Day Six: Orbital Pathfinding

Time to complete: 00:27:47

This one was fun but it took me longer than needed because I got messed up near the end trying to combine the two orbital paths and I couldn't remember if they were going need me to trim them before combining or re-add a removed element. It was essentially a mental off-by-one error.

My part1 time was my best yet, at 00:12:28.

Part One 3.71 ms
Part Two 0.29 ms

Day Seven: Connected VMs

Time to complete: >24h

Returning to my love of VMs, I was excited to see we would be hooking them together today. There was a reddit post the day before which had predicted we would end up networking the VMs, so I had already gone ahead and make the machines block when they didn't have input that they needed. The next step was just to add some flexibility to allow each machine's IO queue to be passed on to the next machine.

In theory, this could work just by popping the last value but I wasn't sure that the code running on the machines would output exactly one number for every one number of input. I decided to wrap my queues in an Option<> so that I can make use of the .take() method to switch the queue from one machine to the next. This added a lot of checking all throughout the code which in hindsight probably wasn't worth the time. I also switched my queues to use a VecDeque instead of a plain Vec, because it provides both front/back push and pops.

In a future iteration of this VM code I'd like to add better (automatic?) networking, so that you have a Network object which handles the queue passing. Edit: I went back after day 9 and generalized the day7 code as a new Network struct. While there, I made Program and Network implement a new VirtualMachine trait, so that Networks can be composed of other Networks or Programs indiscriminately. I only implemented the loop style network that day 7 described, but I imagine there could be some kind of broadcast network topology easily added. This new level of indirection slows down the VM challenges by about 1ms each.

I started this challenge the following day, and it took much longer than I expected. The VM part was relatively straightforward, but I had a bug in the code which generated my phase inputs and this affected my part2 results. My part1 results didn't need the missing values so I didn't notice for a while that I was missing 50% of the possible input space. I struggled for a while to make it work and eventually fell back on a solution that works but isn't as pretty as I was hoping for.

Part One 0.42 ms
Part Two 0.83 ms

Day Eight: Satellite imagery

Time to complete: 02:01:34

This one was refreshing. It was relatively simple, but I had a bug in my part2 code which gave me a skewed output image. I couldn't find the bug and ended up re-writing the code from scratch. For each challenge I've gone back afterwards and cleaned up my code, usually writing it in a more functional style if possible. It is a lot easier to read functional code but it isn't always easy to visualize the problem this way so I often write the code that makes most sense and then go back and clean up the extra steps I inevitably took.

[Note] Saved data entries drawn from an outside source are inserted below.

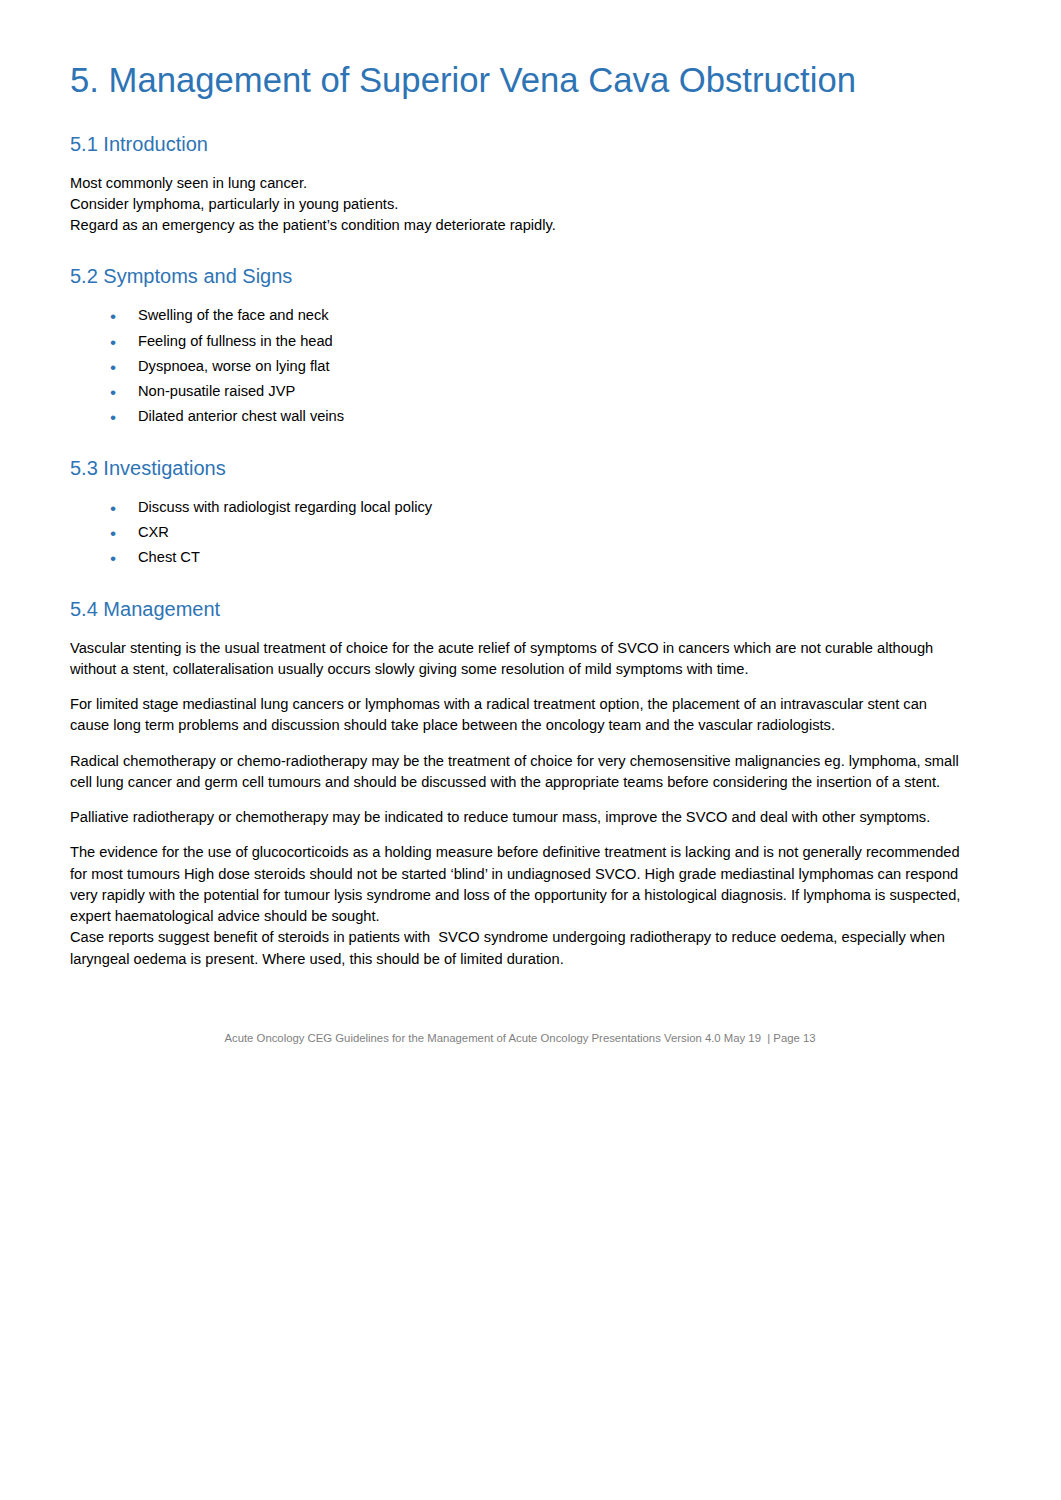5. Management of Superior Vena Cava Obstruction
5.1 Introduction
Most commonly seen in lung cancer.
Consider lymphoma, particularly in young patients.
Regard as an emergency as the patient’s condition may deteriorate rapidly.
5.2 Symptoms and Signs
Swelling of the face and neck
Feeling of fullness in the head
Dyspnoea, worse on lying flat
Non-pusatile raised JVP
Dilated anterior chest wall veins
5.3 Investigations
Discuss with radiologist regarding local policy
CXR
Chest CT
5.4 Management
Vascular stenting is the usual treatment of choice for the acute relief of symptoms of SVCO in cancers which are not curable although without a stent, collateralisation usually occurs slowly giving some resolution of mild symptoms with time.
For limited stage mediastinal lung cancers or lymphomas with a radical treatment option, the placement of an intravascular stent can cause long term problems and discussion should take place between the oncology team and the vascular radiologists.
Radical chemotherapy or chemo-radiotherapy may be the treatment of choice for very chemosensitive malignancies eg. lymphoma, small cell lung cancer and germ cell tumours and should be discussed with the appropriate teams before considering the insertion of a stent.
Palliative radiotherapy or chemotherapy may be indicated to reduce tumour mass, improve the SVCO and deal with other symptoms.
The evidence for the use of glucocorticoids as a holding measure before definitive treatment is lacking and is not generally recommended for most tumours High dose steroids should not be started ‘blind’ in undiagnosed SVCO. High grade mediastinal lymphomas can respond very rapidly with the potential for tumour lysis syndrome and loss of the opportunity for a histological diagnosis. If lymphoma is suspected, expert haematological advice should be sought.
Case reports suggest benefit of steroids in patients with SVCO syndrome undergoing radiotherapy to reduce oedema, especially when laryngeal oedema is present. Where used, this should be of limited duration.
Acute Oncology CEG Guidelines for the Management of Acute Oncology Presentations Version 4.0 May 19 | Page 13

In this case, I did the re-write before completing the challenge and it managed to fix my bug. I think I was using the .windows() method incorrectly which I later fixed by applying .step_by().

Part One 0.15 ms
Part Two 0.92 ms

Day Nine: VM addressing mode 2

Time to complete: 02:45:25

This one took me ages to complete. Adding a new addressing mode was something I expected would come up so I was ready for that with how I structured the program, but for some reason I thought the new base register was supposed to be added to the program counter to produce the final address to read from, rather than replacing the program counter in that formula.

Part One 0.26 ms
Part Two 13.51 ms

Day Ten

In progress.. I didn't end up finishing this one on the first day, I'll come back to it later.

Day Eleven: VM powered robot

Time to complete: 00:49:59

I dont understand why part2 is so much faster, but I guess the intcode is not as loopy when run with that input.